## ESERCIZI
1 - Secondo il testo sul lavoro domenicale, a che cosa serve il lavoro?
2 - Elenca tutte le categorie di lavoratori che, secondo il testo sul lavoro domenicale, devono per forza violare il riposo della domenica.
3 - Prosegui il testo sul lavoro domenicale a partire dal punto in cui si ferma.

## TESTO IN ESAME
= = = =

A livello europeo, si nota da parte dei cattolici, un generale movimento di opinione che va contro la scriteriata decisione di lasciare aperti i negozi anche di domenica. Il problema, in realtà, riguarda la stessa idea del lavoro domenicale. Se è vero che ci sono alcune categorie che per forza devono violare il riposo domenicale (guidatori di treni, aerei, autobus, medici, giornalisti), è certamente innegabile che tutti abbiano diritto al risposo nel giorno del Signore. Per un momento, lasciamo da parte il nostro essere cattolici. Ma anche un lavoratore islamico o ebreo, ha il sacrosanto diritto al risposo, a dedicare la domenica alla sua famiglia, ai suoi cari. L'uomo non è un animale da soma e il lavoro serve per vivere, mai si viva solo per l'idolatria del lavoro. Su questo punto, il mito liberista sfrenato, ha fallito. Le società capitaliste sono in confusione, i valori della relazioni interpersonali scadenti e questo si deve al fatto che ci si conosce poco, anche per la frenesia del lavoro.

= = = =

## DATI FORNITI

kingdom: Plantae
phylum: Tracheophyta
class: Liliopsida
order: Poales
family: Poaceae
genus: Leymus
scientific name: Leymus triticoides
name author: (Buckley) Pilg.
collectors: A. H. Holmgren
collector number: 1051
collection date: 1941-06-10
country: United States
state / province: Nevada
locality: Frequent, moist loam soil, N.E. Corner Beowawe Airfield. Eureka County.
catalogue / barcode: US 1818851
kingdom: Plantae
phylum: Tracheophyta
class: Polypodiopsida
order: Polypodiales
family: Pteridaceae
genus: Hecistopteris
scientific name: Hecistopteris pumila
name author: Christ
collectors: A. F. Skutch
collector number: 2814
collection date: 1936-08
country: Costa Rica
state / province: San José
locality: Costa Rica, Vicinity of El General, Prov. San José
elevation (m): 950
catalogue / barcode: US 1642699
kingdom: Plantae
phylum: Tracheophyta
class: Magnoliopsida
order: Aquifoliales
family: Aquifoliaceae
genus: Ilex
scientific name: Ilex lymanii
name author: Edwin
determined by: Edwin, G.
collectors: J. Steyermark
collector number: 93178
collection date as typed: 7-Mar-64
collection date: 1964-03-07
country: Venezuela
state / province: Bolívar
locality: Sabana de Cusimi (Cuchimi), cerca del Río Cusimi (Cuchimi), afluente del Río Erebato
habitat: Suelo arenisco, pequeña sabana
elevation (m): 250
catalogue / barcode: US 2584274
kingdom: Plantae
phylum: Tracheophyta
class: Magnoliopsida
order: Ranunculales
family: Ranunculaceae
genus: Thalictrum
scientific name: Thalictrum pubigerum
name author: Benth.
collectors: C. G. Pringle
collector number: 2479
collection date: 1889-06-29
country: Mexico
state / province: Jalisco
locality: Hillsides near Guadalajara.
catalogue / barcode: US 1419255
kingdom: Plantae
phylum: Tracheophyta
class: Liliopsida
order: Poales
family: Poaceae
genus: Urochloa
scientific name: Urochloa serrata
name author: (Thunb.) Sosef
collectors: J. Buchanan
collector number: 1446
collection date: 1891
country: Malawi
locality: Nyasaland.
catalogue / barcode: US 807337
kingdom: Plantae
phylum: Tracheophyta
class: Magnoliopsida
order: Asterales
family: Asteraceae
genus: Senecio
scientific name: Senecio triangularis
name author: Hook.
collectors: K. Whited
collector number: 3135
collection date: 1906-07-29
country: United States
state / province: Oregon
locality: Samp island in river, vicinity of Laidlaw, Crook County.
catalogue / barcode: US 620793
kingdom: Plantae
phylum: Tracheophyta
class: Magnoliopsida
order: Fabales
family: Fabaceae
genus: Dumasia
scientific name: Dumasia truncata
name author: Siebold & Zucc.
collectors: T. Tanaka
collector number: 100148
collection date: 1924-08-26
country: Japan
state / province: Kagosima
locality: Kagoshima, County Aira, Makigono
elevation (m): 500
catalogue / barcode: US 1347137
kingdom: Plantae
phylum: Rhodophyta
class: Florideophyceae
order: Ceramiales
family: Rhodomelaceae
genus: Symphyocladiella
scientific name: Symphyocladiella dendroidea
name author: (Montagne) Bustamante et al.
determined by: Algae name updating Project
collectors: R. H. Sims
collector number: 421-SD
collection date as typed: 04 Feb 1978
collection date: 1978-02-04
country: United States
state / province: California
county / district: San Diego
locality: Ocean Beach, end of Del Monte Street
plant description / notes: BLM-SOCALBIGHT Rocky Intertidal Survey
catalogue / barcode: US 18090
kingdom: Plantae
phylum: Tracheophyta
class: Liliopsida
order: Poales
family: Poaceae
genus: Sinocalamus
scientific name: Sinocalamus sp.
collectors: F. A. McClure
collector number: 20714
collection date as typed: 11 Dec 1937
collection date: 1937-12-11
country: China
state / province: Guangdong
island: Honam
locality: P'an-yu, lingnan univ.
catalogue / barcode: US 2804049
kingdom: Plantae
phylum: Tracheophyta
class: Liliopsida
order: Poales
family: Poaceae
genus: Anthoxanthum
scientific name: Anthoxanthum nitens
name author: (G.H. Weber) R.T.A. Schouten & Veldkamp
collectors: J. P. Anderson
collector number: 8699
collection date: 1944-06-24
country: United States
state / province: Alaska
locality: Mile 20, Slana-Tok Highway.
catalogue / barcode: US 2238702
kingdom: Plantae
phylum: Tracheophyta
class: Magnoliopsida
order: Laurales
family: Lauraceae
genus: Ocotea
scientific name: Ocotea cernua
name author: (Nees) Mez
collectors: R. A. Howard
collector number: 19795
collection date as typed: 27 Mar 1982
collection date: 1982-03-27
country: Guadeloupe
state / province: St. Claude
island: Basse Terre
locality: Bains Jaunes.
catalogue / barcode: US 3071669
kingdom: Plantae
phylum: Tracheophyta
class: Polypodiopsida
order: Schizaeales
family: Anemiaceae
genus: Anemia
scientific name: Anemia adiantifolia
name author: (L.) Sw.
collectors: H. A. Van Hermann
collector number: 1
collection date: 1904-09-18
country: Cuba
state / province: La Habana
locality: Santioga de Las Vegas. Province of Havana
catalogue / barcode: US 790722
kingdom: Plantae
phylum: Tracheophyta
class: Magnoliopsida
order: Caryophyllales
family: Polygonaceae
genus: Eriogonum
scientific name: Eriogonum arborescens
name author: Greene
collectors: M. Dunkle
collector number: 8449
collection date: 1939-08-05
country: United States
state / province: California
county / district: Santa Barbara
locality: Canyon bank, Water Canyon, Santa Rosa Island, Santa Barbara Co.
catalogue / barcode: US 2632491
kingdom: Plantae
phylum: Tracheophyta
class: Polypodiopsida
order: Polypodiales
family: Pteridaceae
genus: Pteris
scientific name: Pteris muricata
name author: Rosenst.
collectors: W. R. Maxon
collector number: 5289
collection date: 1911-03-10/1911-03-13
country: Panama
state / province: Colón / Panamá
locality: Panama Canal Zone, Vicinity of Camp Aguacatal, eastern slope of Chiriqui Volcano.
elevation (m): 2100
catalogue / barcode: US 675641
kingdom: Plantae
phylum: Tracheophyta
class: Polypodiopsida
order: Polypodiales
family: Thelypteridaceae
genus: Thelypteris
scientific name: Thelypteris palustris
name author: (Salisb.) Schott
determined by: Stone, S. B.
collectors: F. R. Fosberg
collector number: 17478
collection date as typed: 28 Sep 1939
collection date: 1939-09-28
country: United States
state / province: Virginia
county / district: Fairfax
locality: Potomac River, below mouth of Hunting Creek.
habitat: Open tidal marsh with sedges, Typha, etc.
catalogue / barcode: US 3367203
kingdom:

= = = =

## SOLUZIONI
1 - Il lavoro serve per vivere.

2 - Guidatori di treni, guidatori di aerei, guidatori di autobus, medici, giornalisti.

3 -
    Da un'apertura domenicale, per altro verso, riceverebbero grave danno i piccoli commercianti, con tutte le gravi ripercussioni sull'economia e sul lavoro.

Ora parliamo da cattolici. Il cattolico ha il diritto a dedicare a Dio il suo giorno libero, la domenica, senza l'assillo del lavoro.

     E' molto più importante servire Dio che il titolare, ma questo il governo Monti, come altri governi, non lo intende.

La posizione dei governi è: più negozi aperti, maggiore la possibilità di guadagno. Un errore colossale.

      Non dipende dalla quantità di ore di apertura, ma dalla politica economica.

A che cosa servono negozi aperti anche la domenica o per ventiquattro ore, se a questo non corrisponde un reale benessere economico per tutti e non solo per pochi?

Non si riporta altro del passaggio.